(I have heard that conversations about dreams are one of the most boring things you can talk about. Be warned; I’m going to be testing that idea in this post! 🙂 )
The world in my dreams is much bigger than the real world. I mean that in a literal sense. I often dream about places that are familiar to me, but they are almost always larger and more complex than the places were in real life. That’s one of the few things I think the movie Inception portrayed accurately about dreaming (at least until they decided to skip the maze concept in favor of an action scene– that was too bad).

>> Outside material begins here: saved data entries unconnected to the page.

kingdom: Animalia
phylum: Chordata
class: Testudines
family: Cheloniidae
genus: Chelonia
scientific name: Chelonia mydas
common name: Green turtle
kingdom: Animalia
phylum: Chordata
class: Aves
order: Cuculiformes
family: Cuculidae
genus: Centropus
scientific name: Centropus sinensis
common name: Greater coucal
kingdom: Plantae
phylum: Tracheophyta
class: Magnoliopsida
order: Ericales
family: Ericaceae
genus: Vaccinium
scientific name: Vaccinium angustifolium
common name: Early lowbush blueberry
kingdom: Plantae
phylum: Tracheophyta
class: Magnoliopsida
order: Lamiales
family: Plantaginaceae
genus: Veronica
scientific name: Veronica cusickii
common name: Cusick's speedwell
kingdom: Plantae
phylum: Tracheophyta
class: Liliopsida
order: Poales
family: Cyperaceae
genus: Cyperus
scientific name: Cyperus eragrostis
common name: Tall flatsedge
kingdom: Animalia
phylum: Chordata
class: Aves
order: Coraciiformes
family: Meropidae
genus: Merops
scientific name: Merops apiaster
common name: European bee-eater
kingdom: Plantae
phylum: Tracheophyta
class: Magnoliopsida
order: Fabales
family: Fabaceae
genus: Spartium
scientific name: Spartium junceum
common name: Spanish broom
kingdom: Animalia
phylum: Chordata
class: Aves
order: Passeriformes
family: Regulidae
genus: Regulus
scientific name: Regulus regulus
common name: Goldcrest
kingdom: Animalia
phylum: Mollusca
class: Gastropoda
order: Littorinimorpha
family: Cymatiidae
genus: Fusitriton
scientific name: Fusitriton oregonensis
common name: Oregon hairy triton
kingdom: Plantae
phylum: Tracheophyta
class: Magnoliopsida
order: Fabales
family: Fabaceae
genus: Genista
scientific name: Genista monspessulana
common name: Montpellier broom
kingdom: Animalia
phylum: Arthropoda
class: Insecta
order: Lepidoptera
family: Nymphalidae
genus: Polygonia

Houses go on and on, with room after room opening into one another. My high school building has twice as many floors as in real life, and there are hallways you can only get to by going through a classroom. My church has back stairways leading to endless dimmed passages. My rural college becomes a city college, where instead of walking to class I am driving through traffic over hills and through tunnels. Everywhere I go, I am finding new places I didn’t know about– professors’ offices in the basement of the library, underground shopping malls that are miles across, museums holding everything imaginable. The journey from home to grad school takes me over huge mountain passes (even Texas has somehow become Alaska). Sometimes I dream that I have to drive my way through a tangle of overpasses and underpasses or even jump over a river using an incomplete bridge.
Even things like familiar television shows and video games take on an enlarged, alien appearance in my dreams. I always recognize them, but after I wake up I realize I was imaging things that never existed– Star Trek didn’t cover a span of 100,000 years (as much as it may seem to some people!) and there was no Super Mario game with a thousand levels.
These dreams aren’t unpleasant– often I enjoy exploring these places. As in real life, I don’t usually interact much with other people in these dreams; I either just wander or try to make my way to some appointment. It’s too bad I can’t remember them very well, because they would make pretty neat settings for stories.
If I had to guess about why I dream this way so much, it probably has something to do with the feeling that the real world is always just a bit more complicated than I can understand, requiring a bit more of me than I feel like I can keep up with. Maybe my overcautious mind magnifies my circumstances, and I get to see that in my dreams. Or maybe getting to explore a larger world while I’m asleep makes the real world seem like not as daunting a place.